- [EXTRACTED DATA]:
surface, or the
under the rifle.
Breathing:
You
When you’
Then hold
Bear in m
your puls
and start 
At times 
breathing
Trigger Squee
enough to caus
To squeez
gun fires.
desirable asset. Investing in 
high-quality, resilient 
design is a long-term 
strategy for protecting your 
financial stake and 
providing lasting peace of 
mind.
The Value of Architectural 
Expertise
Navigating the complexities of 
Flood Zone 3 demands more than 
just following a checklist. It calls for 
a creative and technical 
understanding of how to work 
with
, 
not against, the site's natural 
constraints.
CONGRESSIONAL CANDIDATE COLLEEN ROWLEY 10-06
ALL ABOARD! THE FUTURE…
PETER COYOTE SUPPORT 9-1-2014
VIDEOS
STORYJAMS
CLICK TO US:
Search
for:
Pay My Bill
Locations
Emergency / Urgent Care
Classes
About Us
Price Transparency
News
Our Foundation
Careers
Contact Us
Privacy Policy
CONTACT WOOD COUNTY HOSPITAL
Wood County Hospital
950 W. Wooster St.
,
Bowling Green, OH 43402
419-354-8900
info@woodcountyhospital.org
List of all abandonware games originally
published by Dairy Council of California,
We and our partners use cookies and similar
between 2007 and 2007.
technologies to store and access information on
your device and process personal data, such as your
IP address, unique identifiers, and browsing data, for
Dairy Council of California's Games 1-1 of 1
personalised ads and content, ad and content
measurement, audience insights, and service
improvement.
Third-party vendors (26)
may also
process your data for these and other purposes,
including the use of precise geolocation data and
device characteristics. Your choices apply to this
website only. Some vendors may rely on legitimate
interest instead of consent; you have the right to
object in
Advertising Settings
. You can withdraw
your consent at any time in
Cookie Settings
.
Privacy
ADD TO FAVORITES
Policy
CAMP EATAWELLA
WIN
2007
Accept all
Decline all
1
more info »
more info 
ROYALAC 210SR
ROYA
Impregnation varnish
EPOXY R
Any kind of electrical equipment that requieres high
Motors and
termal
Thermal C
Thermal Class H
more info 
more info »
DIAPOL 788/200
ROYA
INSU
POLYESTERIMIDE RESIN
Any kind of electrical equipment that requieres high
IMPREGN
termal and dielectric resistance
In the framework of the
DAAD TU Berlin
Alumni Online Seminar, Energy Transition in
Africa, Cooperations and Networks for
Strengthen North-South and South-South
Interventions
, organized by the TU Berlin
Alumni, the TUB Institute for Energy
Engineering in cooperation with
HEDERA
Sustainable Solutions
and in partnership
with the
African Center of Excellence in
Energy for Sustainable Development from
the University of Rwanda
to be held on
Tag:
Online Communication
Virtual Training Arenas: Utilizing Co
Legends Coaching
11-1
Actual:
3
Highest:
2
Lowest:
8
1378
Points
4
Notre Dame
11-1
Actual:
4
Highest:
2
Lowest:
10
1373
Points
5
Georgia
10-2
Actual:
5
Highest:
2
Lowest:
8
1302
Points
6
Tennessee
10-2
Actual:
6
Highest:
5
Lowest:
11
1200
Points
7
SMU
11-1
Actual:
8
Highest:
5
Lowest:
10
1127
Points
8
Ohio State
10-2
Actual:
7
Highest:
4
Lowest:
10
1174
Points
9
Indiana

- [TO-DO ITEM]:
Output the stretch of lines from the very first one through the line containing "financial stake and", with both ends included. Reproduce each line without any change.

- [REPLY]:
surface, or the
under the rifle.
Breathing:
You
When you’
Then hold
Bear in m
your puls
and start 
At times 
breathing
Trigger Squee
enough to caus
To squeez
gun fires.
desirable asset. Investing in 
high-quality, resilient 
design is a long-term 
strategy for protecting your 
financial stake and 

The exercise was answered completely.